#### Collected data

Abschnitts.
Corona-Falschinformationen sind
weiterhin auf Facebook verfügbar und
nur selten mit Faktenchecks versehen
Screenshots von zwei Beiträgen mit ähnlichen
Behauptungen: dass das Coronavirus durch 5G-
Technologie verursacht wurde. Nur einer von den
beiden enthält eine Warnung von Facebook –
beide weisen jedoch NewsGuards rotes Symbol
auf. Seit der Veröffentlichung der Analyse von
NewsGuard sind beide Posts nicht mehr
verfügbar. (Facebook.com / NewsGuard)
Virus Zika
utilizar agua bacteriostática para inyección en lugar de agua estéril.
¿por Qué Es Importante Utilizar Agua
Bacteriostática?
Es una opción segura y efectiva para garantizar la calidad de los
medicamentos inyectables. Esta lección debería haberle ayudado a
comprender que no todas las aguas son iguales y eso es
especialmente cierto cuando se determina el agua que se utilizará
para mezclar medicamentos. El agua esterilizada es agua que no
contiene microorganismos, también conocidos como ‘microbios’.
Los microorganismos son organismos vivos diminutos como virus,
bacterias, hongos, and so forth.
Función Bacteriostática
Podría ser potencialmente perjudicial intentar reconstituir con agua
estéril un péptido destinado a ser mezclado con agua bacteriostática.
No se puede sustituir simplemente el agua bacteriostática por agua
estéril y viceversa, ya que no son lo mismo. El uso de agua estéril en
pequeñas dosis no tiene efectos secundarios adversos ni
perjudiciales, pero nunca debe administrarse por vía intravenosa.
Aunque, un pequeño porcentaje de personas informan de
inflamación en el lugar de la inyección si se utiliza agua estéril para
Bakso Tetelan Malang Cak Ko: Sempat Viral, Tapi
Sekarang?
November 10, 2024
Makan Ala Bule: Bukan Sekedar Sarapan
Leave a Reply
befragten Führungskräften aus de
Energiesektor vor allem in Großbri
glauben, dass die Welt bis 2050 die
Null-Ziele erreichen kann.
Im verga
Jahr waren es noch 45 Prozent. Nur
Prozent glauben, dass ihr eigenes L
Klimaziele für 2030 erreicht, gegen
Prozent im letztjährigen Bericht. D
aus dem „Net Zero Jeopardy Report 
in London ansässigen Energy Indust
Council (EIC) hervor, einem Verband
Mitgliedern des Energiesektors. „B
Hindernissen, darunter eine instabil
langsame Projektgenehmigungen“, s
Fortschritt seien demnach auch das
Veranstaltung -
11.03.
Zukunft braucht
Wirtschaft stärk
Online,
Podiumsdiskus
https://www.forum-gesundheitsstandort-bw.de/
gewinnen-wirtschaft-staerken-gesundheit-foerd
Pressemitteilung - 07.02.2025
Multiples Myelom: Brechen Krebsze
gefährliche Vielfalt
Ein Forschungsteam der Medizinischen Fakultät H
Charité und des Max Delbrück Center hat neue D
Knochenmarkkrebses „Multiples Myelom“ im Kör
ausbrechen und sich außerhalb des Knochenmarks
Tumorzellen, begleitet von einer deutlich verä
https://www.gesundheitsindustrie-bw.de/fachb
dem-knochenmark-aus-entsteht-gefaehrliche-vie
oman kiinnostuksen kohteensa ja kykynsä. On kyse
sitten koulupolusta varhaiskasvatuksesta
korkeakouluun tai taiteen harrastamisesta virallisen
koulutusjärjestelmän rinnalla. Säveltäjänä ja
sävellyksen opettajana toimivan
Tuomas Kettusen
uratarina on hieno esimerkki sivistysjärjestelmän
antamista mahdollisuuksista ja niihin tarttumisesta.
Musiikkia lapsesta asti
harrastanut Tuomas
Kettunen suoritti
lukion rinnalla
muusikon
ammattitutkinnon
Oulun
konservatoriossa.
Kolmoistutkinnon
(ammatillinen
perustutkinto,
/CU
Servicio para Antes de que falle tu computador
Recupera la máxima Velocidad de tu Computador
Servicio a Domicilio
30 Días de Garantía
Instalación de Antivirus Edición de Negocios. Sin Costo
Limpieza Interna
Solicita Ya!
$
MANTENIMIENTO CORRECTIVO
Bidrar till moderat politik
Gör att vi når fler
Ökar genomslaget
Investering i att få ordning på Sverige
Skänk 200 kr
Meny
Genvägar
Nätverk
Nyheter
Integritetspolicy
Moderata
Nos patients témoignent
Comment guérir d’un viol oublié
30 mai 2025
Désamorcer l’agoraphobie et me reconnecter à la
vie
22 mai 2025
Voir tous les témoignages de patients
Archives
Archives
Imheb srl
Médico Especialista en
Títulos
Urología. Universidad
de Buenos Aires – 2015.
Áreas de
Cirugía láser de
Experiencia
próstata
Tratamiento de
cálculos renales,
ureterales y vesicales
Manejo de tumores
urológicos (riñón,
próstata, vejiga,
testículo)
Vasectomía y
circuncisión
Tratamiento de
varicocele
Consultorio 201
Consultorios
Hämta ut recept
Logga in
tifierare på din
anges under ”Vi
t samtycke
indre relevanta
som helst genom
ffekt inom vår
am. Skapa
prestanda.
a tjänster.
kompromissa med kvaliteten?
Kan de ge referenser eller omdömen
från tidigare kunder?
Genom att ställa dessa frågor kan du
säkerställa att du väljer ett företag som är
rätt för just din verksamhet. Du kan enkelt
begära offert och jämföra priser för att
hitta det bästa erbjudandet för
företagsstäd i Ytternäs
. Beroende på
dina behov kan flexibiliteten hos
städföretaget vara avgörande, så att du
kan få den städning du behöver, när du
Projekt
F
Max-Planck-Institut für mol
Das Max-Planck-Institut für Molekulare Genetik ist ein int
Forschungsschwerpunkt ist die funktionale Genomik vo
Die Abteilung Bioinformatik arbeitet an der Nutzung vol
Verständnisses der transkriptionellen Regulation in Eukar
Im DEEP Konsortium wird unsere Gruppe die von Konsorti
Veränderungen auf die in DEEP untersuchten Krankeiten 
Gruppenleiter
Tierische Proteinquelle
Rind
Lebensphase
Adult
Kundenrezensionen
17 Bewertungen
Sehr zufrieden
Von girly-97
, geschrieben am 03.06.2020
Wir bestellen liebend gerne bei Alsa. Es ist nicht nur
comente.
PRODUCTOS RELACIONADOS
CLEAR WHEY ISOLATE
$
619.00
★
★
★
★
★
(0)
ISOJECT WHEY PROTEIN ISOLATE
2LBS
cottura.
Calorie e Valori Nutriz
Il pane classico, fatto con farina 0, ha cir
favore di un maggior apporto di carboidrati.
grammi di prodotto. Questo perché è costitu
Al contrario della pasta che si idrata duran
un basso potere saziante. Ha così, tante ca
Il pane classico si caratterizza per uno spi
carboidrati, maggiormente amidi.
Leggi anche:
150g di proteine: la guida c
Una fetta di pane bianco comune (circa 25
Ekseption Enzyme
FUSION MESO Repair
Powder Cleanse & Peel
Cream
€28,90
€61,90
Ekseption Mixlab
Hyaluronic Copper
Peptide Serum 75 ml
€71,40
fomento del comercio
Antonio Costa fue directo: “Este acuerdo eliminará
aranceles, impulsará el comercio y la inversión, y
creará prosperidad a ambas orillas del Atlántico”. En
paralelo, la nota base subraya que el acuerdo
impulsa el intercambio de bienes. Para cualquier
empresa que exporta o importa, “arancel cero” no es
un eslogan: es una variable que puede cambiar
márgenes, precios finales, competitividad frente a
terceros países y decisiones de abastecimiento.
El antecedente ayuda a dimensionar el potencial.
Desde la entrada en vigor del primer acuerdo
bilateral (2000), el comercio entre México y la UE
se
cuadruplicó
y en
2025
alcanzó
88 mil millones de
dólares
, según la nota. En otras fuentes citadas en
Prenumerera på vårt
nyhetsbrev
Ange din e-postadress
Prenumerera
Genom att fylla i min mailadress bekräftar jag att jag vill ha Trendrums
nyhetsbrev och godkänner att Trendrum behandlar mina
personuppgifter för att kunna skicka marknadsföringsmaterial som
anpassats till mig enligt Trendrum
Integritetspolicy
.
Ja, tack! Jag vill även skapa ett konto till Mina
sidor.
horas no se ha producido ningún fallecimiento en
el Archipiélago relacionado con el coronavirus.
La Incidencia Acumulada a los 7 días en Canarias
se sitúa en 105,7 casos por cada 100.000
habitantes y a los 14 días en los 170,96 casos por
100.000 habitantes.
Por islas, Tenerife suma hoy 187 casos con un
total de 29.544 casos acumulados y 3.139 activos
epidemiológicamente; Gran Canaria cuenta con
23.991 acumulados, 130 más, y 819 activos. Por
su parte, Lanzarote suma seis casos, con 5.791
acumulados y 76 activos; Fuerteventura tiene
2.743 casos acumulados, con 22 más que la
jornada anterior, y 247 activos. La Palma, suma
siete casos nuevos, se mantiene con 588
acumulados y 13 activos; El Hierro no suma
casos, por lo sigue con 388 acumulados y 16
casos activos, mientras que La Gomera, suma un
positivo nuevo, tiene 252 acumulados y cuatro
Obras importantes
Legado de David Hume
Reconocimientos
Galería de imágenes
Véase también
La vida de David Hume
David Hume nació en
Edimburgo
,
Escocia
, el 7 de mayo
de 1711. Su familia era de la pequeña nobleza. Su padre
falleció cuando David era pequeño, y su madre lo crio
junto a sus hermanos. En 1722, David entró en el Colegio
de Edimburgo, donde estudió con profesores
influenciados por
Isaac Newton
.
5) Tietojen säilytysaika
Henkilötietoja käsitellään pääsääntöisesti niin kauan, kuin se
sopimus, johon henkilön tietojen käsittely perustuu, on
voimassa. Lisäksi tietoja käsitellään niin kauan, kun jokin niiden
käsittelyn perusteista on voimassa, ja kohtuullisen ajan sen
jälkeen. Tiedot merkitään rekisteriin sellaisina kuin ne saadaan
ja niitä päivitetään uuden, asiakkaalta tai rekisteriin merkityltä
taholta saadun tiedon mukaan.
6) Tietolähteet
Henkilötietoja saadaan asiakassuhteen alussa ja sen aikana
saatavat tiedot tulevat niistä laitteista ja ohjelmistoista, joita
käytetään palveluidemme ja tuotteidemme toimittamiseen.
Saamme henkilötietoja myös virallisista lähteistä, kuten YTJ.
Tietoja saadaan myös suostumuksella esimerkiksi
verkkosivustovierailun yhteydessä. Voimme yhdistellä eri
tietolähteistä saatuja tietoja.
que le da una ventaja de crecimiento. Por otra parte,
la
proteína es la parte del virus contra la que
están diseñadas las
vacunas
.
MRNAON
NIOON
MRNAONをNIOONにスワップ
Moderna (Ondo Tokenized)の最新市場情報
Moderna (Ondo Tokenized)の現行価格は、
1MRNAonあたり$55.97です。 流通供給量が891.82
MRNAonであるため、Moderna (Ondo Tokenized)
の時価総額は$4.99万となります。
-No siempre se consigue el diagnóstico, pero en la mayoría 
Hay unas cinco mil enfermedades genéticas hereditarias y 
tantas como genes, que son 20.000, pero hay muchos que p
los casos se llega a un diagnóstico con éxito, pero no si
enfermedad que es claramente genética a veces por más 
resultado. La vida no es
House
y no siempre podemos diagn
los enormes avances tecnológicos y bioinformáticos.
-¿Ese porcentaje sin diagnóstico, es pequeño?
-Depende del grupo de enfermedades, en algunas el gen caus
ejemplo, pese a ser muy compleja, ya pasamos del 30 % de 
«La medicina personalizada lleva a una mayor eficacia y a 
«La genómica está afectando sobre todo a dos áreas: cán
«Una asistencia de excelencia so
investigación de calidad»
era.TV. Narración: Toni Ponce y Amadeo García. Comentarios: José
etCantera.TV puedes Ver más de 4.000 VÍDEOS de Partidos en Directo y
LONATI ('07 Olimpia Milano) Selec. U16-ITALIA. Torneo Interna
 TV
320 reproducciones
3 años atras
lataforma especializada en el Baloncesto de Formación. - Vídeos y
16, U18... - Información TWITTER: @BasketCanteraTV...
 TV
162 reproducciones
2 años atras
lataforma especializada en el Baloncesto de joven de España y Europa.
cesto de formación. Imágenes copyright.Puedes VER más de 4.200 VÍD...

#### EXERCISE OBJECTIVE
Scan the entries above for the line containing "favore di un maggior apporto di carboidrati.", and copy it and all lines after it exactly, down to and including the line containing "casos, por lo sigue con 388 acumulados y 16".

#### ANSWER TO THIS TASK
favore di un maggior apporto di carboidrati.
grammi di prodotto. Questo perché è costitu
Al contrario della pasta che si idrata duran
un basso potere saziante. Ha così, tante ca
Il pane classico si caratterizza per uno spi
carboidrati, maggiormente amidi.
Leggi anche:
150g di proteine: la guida c
Una fetta di pane bianco comune (circa 25
Ekseption Enzyme
FUSION MESO Repair
Powder Cleanse & Peel
Cream
€28,90
€61,90
Ekseption Mixlab
Hyaluronic Copper
Peptide Serum 75 ml
€71,40
fomento del comercio
Antonio Costa fue directo: “Este acuerdo eliminará
aranceles, impulsará el comercio y la inversión, y
creará prosperidad a ambas orillas del Atlántico”. En
paralelo, la nota base subraya que el acuerdo
impulsa el intercambio de bienes. Para cualquier
empresa que exporta o importa, “arancel cero” no es
un eslogan: es una variable que puede cambiar
márgenes, precios finales, competitividad frente a
terceros países y decisiones de abastecimiento.
El antecedente ayuda a dimensionar el potencial.
Desde la entrada en vigor del primer acuerdo
bilateral (2000), el comercio entre México y la UE
se
cuadruplicó
y en
2025
alcanzó
88 mil millones de
dólares
, según la nota. En otras fuentes citadas en
Prenumerera på vårt
nyhetsbrev
Ange din e-postadress
Prenumerera
Genom att fylla i min mailadress bekräftar jag att jag vill ha Trendrums
nyhetsbrev och godkänner att Trendrum behandlar mina
personuppgifter för att kunna skicka marknadsföringsmaterial som
anpassats till mig enligt Trendrum
Integritetspolicy
.
Ja, tack! Jag vill även skapa ett konto till Mina
sidor.
horas no se ha producido ningún fallecimiento en
el Archipiélago relacionado con el coronavirus.
La Incidencia Acumulada a los 7 días en Canarias
se sitúa en 105,7 casos por cada 100.000
habitantes y a los 14 días en los 170,96 casos por
100.000 habitantes.
Por islas, Tenerife suma hoy 187 casos con un
total de 29.544 casos acumulados y 3.139 activos
epidemiológicamente; Gran Canaria cuenta con
23.991 acumulados, 130 más, y 819 activos. Por
su parte, Lanzarote suma seis casos, con 5.791
acumulados y 76 activos; Fuerteventura tiene
2.743 casos acumulados, con 22 más que la
jornada anterior, y 247 activos. La Palma, suma
siete casos nuevos, se mantiene con 588
acumulados y 13 activos; El Hierro no suma
casos, por lo sigue con 388 acumulados y 16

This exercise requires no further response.